By David Silver
Fuel prices continue to rise, which shouldn't come as much of a surprise to anyone who has driven over the past month. (I started last month's review the same way, but it still fits). Auto sales during the month of May show a few dots that are slowly being connected. Higher fuel (and food) costs are eating into consumers' disposable income. So yes, going out and purchasing that more fuel efficient vehicle or hybrid may end up saving them a few dollars over the next five years, but many are saying they are unable (or just don't want) to take on that extra cost of a new vehicle now. Getting that new hybrid should pay for itself in approximately two years at today's fuel prices, but the premium may not be worth it for consumers.
To change gears away from the hybrids and fuel efficient, trucks have been an integral part of the recovery for automakers. Strong sales of the higher margin, higher priced SUVs and light trucks had helped to return General Motors (NYSE:GM) and Ford (NYSE:F) [and to a certain extent Chrysler] back to profitability and strength. However, that was not the case during May. Trucks were hit hard as a result of higher fuel prices. Yet, what should really frighten some is what the drop in light truck demand means for the economy. Light trucks normally go to small businesses, and if small businesses are running for the bunkers, the latest downturn of economic data could only be the beginning.

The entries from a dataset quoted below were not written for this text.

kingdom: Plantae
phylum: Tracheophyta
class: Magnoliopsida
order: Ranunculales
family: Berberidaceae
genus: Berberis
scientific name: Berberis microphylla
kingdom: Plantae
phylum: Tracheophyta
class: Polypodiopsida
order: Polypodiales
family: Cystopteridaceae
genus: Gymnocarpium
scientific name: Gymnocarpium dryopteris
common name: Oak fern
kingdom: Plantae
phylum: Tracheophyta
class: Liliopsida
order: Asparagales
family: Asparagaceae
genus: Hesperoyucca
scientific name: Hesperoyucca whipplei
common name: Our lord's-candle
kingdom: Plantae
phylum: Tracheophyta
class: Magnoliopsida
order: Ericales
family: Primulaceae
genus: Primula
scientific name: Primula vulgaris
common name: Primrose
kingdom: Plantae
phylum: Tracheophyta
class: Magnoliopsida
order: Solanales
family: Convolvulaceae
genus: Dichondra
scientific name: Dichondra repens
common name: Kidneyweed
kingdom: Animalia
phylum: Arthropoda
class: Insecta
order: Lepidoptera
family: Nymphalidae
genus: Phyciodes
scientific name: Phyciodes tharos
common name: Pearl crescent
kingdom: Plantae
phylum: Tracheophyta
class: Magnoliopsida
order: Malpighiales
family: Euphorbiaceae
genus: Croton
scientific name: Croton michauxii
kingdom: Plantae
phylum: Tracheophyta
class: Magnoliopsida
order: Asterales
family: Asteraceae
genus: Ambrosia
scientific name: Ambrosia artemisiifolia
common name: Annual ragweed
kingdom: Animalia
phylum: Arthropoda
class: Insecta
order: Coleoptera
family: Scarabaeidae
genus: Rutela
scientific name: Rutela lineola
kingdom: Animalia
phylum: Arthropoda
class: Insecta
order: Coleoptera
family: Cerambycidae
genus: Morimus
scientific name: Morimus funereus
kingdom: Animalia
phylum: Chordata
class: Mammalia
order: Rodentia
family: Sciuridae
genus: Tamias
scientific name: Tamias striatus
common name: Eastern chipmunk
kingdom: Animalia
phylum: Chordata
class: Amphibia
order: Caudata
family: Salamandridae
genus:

I know I talked about its truck sales being weak, yet Chrysler delivered one of the strongest months of any of the automakers. Sales during the month improved 19.2% year over year, while Korean automakers Hyundai (OTC:HYMLF) and Kia delivered 30.8% and 66.2% respective growth compared to May of 2010. Some of the strength for Hyundai and Kia came at the expense of Toyota (NYSE:TM) [-26.1% year over year] and Honda (NYSE:HMC) [-16.1% year over year] because of parts shortages. I personally don't think it has that large an impact. There are a few models that all options are not available on, but it seems more now that it is a lot of the media coverage that is forcing people away.
Auto makers sold around 1.09 million cars and trucks last month, down from 1.1 million a year ago, General Motors estimated. On a seasonally adjusted basis, annualized U.S. sales for the month were 12 million, down from 13.2 million vehicles last month but up from 11.6 million a year ago - (click charts to enlarge).
Last month marked just the second time in 18 months the U.S. auto industry reported a significant decline in monthly sales from the year earlier period. The prior time was August 2010, when sales from the year before were boosted by the government's "cash for clunkers" program. Auto makers and dealers sharply cut spending on sales incentives for the month. Japan's car companies cut discounts as they struggled to meet demand in the wake of the March earthquake that crippled many auto plants there. U.S.-based companies followed suit. The total transaction price for the average vehicle sold last month in the U.S. rose 2.1% to $29,817, the highest ever recorded, according to pricing researcher TrueCar.com. As a slight offset for this, GM saw its inventory level at dealers surge year over year and sequentially. Compared to April 2011, inventories increased 1.2%, while year over year, inventories surged more than 42%. That slight positive for the month is dimming in brightness.
Incentives were down during the month, which helps profitability, however, any benefit from the decreased incentives were offset by the fact sales were weak. Japanese automakers lowered incentives because of lower inventories, while GM and Ford lowered incentives to try to recoup some of the higher commodity costs. As I have been saying for most of 2011, the automakers aren't ready for $4.00 gasoline. Apparently neither is the U.S. economy.